Cancellations: Any RSVP cancellation needs to be received no later than 4:00 pm of the Friday before the meeting (in this case, by May 17th, 2019). If you need to cancel, please contact Susie at (859) 221-7199 or by email at kcwrt.susie@gmail.com. If you do not timely cancel your reservation or miss the meeting, you will be charged $29 per person for your reserved meal.
EMAIL ADDRESSES: If you have a new or different email address and/or your physical address has changed, please remember to share that information with Susie at kcwrt.susie@gmail.com and/or me at aj.singleton@skofirm.com so that we can update our records accordingly.
CIVIL WAR FAMILY PHOTOS AND STORIES: To add content to both the KYCWRT Website and our Facebook Page, we would like to know if you have any photographs of ancestors who fought in the Civil War. If you have any such photos (and any accompanying stories) that you would be willing to share with us so that we could share with others, please let Susie or me know by email. This could prove to be a fun, educational, and rewarding project for our KYCWRT.
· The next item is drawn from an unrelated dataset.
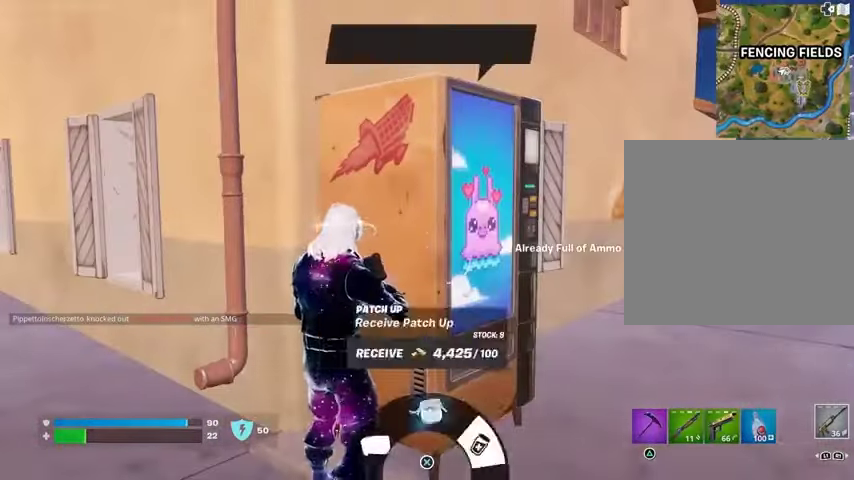
{"buttons": ["SQUARE"], "left_stick": "center", "right_stick": "center", "events": [[67, "right_stick", "center"], [100, "CROSS", "down"], [167, "CROSS", "up"], [233, "CROSS", "down"], [333, "CROSS", "up"], [433, "SQUARE", "down"]]}
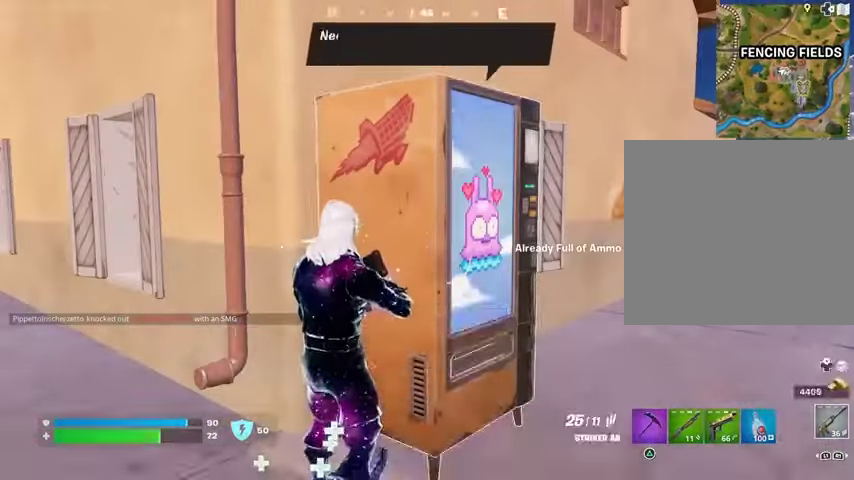
{"buttons": ["CROSS"], "left_stick": "down-right", "right_stick": "center", "events": [[33, "SQUARE", "up"], [133, "right_stick", "right"], [233, "right_stick", "center"], [300, "CROSS", "down"], [400, "CROSS", "up"], [433, "left_stick", "down-right"], [467, "CROSS", "down"]]}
Chris Anderson – KYCWRT Treasurer
Treasurer’s Report
The Kentucky Civil War Roundtable finished the 2018 year at a near breakeven thanks to a reduction in missed meals expense and increased income from members’ dues, guest fees, auctions and charitable contributions. Let’s hope this trend continues in 2019 as we attempt to increase membership and hold the line on expenses.
If you’ve been invoiced for missed meals we’d appreciate your prompt payment as we are committed to the Embassy Suites to pay for meals at the time of your reservation.
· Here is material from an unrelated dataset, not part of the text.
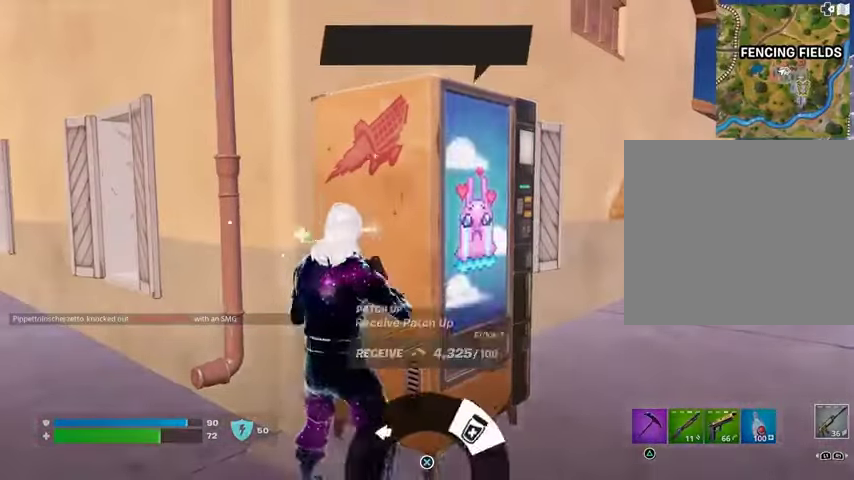
{"buttons": [], "left_stick": "up-right", "right_stick": "left", "events": [[33, "CROSS", "up"], [33, "left_stick", "right"], [233, "left_stick", "up-right"], [233, "right_stick", "right"], [267, "L3", "down"], [367, "L3", "up"], [433, "L1", "down"], [433, "right_stick", "left"], [500, "L1", "up"]]}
We want to reinstate any members who have not paid dues for 2019. Membership dues are $100 for singles and $120 for married couples.
Our membership to date is 320 with the goal of reaching 400. Please consider bringing a guest to an upcoming meeting or recruiting a member to join to help us achieve the 400.
Administrator’s Report
Hello, Members! This upcoming meeting is a bit of an anniversary for me. I attended my first KCWRT meeting in May 2018! That meeting was for observational purposes so I could witness the registration process and experience the meeting atmosphere. Well that meeting, and the wonderful people I met that night, convinced me to join this Organization as Administrator and what a first year it’s been! This year has seen us update the Website and introduce online registration and pay options as well as electronic Newsletter mailings! These are big changes that have helped reduce our administrative costs and I, along with the Executive Committee, appreciate your support.
In August, I will be emailing 2020 Membership Dues invoices. If your email address changes, please contact me ASAP to update my database. For those members who are receiving their RSVP cards and Newsletters through the USPS that is how you will receive your Dues invoice. Have a wonderful summer and see you in September!